▶ _ACTION ITEM_: Write out, word for word, each line from the start of the entries through the one holding "middle dip: (1235, 874)"; omit the pictures.

▶ _THE RECORDS_:
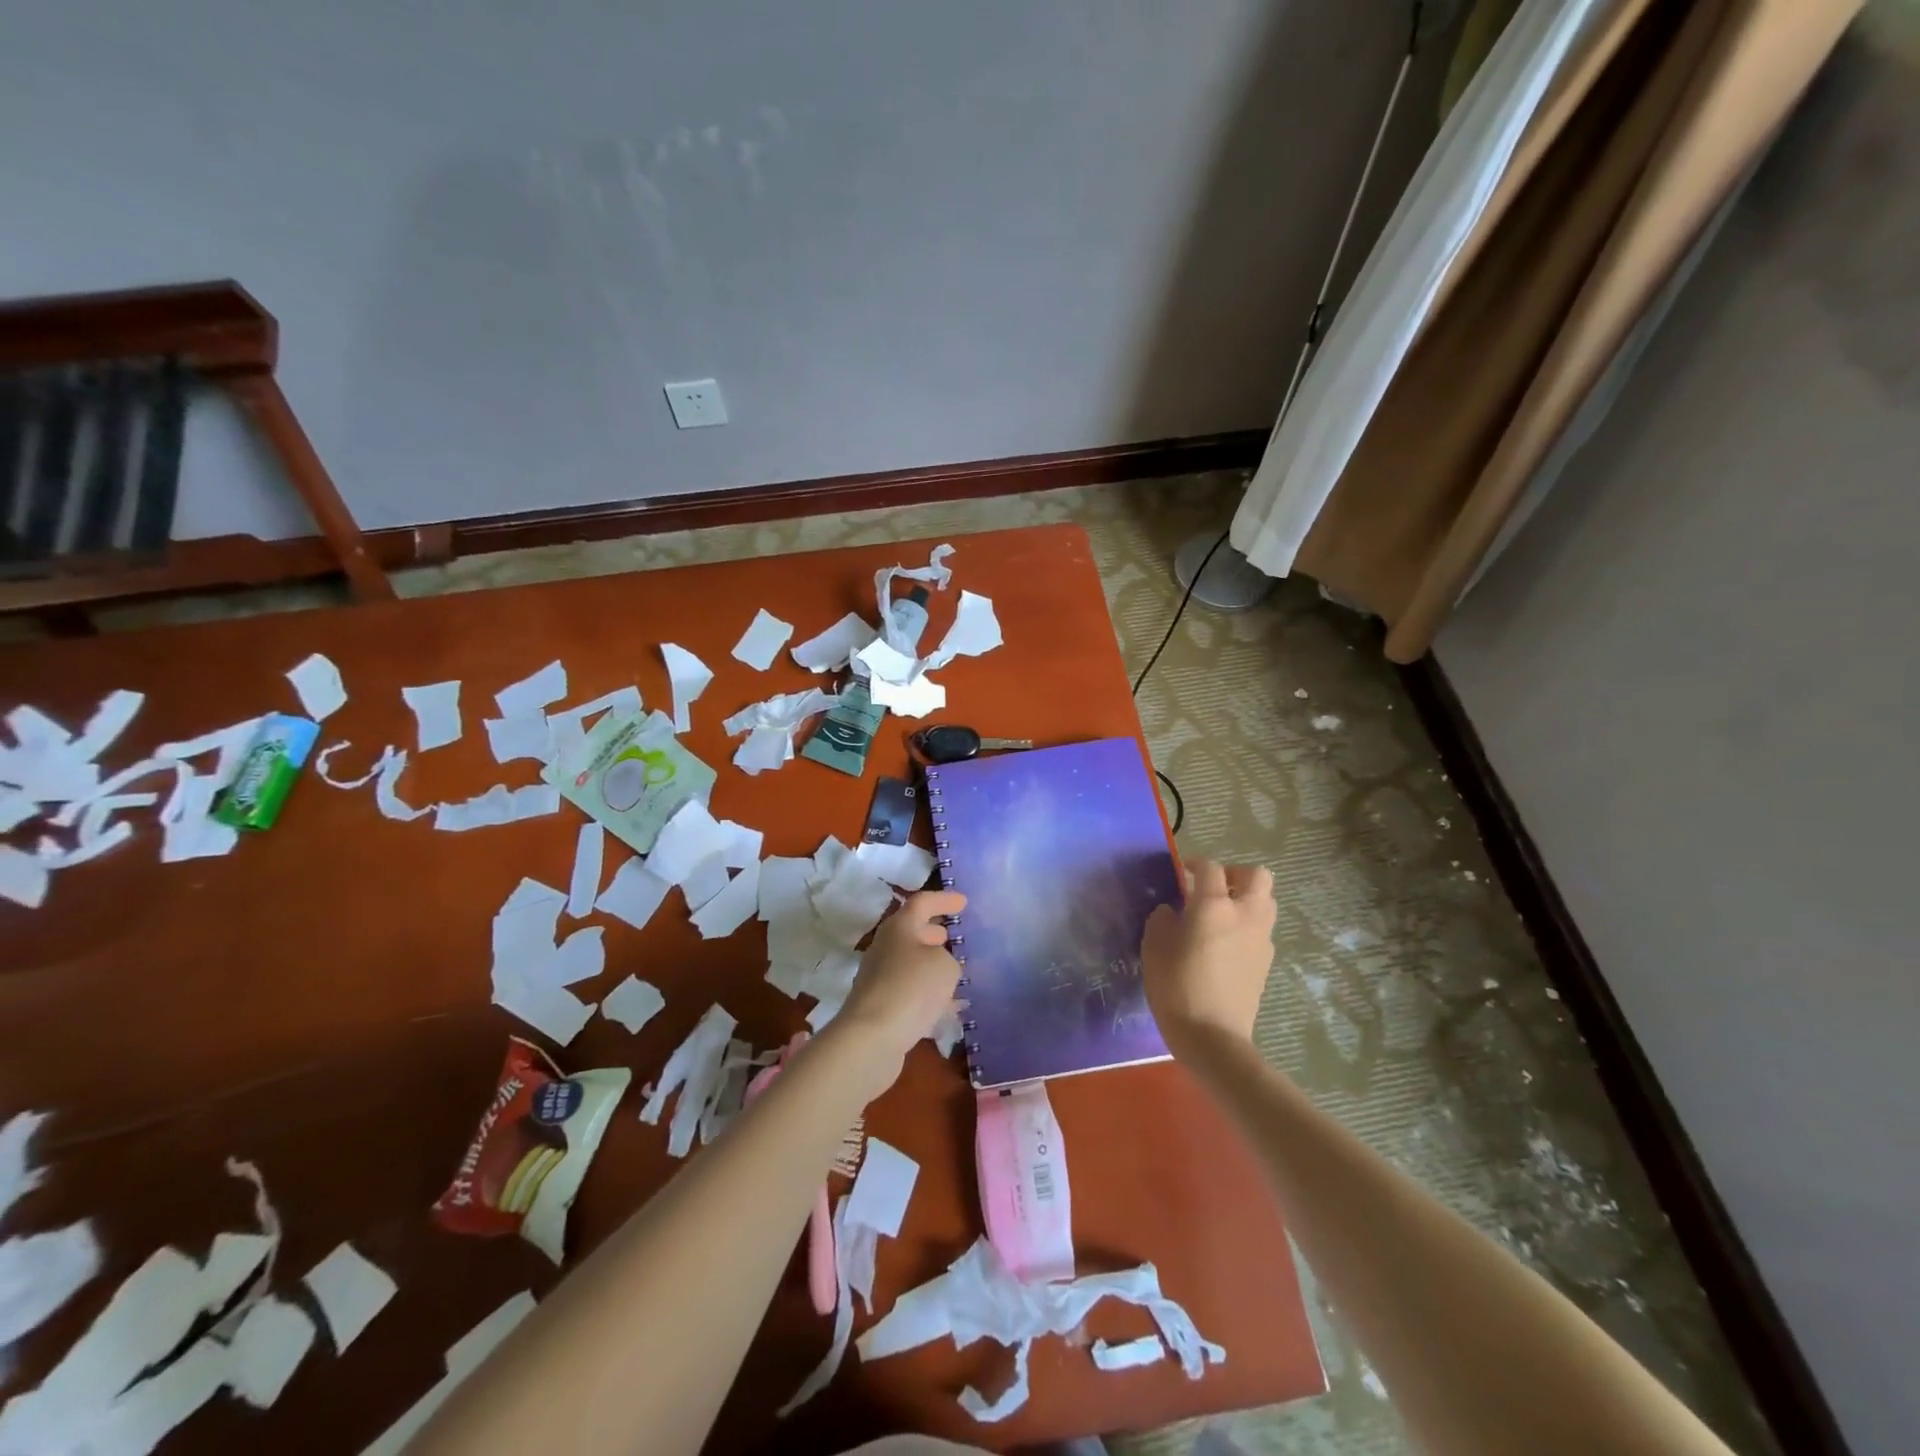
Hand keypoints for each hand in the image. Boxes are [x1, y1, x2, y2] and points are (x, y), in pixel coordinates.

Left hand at [831, 890, 966, 1095]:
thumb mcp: (945, 967)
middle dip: (933, 933)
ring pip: (910, 963)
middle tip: (953, 936)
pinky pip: (909, 991)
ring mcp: (879, 977)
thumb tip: (940, 966)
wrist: (871, 1037)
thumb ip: (949, 959)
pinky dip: (928, 993)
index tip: (963, 902)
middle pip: (912, 932)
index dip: (943, 900)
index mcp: (899, 927)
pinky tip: (947, 1007)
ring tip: (956, 972)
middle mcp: (885, 947)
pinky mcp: (880, 1006)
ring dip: (931, 965)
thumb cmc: (911, 988)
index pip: (922, 902)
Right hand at [1141, 859, 1275, 1058]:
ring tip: (1221, 915)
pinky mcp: (1266, 962)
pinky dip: (1247, 925)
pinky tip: (1225, 944)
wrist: (1212, 1037)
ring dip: (1246, 899)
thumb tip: (1173, 911)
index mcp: (1214, 905)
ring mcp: (1261, 939)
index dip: (1195, 864)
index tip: (1182, 872)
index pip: (1210, 868)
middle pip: (1257, 876)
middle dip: (1235, 874)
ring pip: (1265, 901)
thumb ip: (1163, 919)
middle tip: (1213, 888)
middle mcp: (1245, 914)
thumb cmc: (1176, 986)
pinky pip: (1262, 929)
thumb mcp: (1153, 946)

▶ _ANSWER BOX_:
Hand keypoints for each hand in the image. Boxes are [x1, y1, x2, y2] and points are (x, y), in pixel coordinates.

Left hand at [831, 890, 966, 1095]:
thumb mcp: (945, 967)
middle dip: (933, 933)
ring pip: (910, 963)
middle tip: (953, 936)
pinky pip: (909, 991)
ring mcp: (879, 977)
thumb tip: (940, 966)
wrist: (871, 1037)
thumb ip: (949, 959)
pinky dip: (928, 993)
index tip: (963, 902)
middle pip: (912, 932)
index dip: (943, 900)
index mcp: (899, 927)
pinky tip: (947, 1007)
ring tip: (956, 972)
middle mcp: (885, 947)
pinky mcp: (880, 1006)
ring dip: (931, 965)
thumb cmc: (911, 988)
index pip: (922, 902)
Right hand at [1141, 859, 1275, 1058]:
ring tip: (1221, 915)
pinky mcp: (1266, 962)
pinky dip: (1247, 925)
pinky tip: (1225, 944)
wrist: (1212, 1037)
ring dip: (1246, 899)
thumb tip: (1173, 911)
index mcp: (1214, 905)
ring mcp: (1261, 939)
index dip: (1195, 864)
index tip: (1182, 872)
index pip: (1210, 868)
middle pip: (1257, 876)
middle dip: (1235, 874)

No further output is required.